I think it's more "unknown" than difficult to grapple with. Most active LDS (most, not all) don't know anything about the RLDS that Smith III started. I was talking to someone about the "supreme directional control" controversy that Fredrick Smith created and this guy (someone who claimed to "love history") gave me a blank stare. He had no idea that the RLDS church even existed! 

 

There was a lot going on in history at the time of Joseph's murder - not just within the Church but the world in general.  This was not a good time to be living for anyone but what may have been lost to those of our current modern society - women suffered proportionally more - especially if they were single and even more if they were widowed.   The culture of this era left women virtually unprotected - legally and morally.  Women had to have both a husband and family to protect them.  Emma was forced to choose between her husband (Joseph) and her family.  After her marriage to Joseph she no longer had a family to protect her and then she no longer had a husband.  The only possibility of Emma in the Church was Brigham Young - but there were disagreements between Brigham and Emma as to who was the rightful heir to lead the church.

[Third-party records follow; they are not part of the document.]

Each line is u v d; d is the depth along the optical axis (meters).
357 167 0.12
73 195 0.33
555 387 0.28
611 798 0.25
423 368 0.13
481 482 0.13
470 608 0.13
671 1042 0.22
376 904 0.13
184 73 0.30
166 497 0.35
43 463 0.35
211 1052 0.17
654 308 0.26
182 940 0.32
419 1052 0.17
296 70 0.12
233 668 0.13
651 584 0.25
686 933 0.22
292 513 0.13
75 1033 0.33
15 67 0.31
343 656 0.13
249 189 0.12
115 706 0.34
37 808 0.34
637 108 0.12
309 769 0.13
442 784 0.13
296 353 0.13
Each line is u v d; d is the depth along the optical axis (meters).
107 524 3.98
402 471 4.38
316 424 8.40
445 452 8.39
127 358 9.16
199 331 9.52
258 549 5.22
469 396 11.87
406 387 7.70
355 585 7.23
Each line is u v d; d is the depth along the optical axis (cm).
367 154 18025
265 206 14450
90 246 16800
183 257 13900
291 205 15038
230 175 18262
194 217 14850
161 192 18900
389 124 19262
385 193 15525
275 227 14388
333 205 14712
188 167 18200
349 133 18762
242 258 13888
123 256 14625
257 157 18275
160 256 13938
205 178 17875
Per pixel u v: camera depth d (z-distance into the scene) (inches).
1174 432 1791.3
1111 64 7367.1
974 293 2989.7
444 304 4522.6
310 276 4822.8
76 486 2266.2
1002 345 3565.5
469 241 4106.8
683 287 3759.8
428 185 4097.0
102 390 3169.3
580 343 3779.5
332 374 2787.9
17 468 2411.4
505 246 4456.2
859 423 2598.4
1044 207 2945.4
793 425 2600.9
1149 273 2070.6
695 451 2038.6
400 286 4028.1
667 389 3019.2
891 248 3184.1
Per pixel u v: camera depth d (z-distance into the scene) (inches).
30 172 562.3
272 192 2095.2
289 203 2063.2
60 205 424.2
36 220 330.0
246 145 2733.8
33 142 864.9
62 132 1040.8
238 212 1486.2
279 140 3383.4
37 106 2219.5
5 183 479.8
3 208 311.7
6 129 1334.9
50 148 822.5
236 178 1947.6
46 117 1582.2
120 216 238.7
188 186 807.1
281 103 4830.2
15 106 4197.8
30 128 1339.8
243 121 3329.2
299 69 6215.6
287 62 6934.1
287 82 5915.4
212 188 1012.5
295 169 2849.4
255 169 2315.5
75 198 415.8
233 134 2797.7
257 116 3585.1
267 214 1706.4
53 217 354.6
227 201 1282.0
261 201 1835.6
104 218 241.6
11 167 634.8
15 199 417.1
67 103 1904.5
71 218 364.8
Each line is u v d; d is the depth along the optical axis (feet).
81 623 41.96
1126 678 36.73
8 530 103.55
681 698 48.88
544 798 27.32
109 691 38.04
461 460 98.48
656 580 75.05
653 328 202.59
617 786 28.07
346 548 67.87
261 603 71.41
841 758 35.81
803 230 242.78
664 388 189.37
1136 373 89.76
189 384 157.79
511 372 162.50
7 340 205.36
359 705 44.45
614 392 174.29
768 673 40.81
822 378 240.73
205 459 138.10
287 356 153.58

I can recall and I also experienced the time when there was a great deal of animosity between the Church of Jesus Christ of Latter-day Saints and the Reorganized Church of Jesus Christ of Latter-day Saints.  I have some theories but was most surprised last year to spend several hours with heads of the Reorganized Church of Jesus Christ of Latter-day Saints.  There has been a lot or reconciliation and our discussion was more like meeting forgotten or lost family members that any kind of bitter rivals.  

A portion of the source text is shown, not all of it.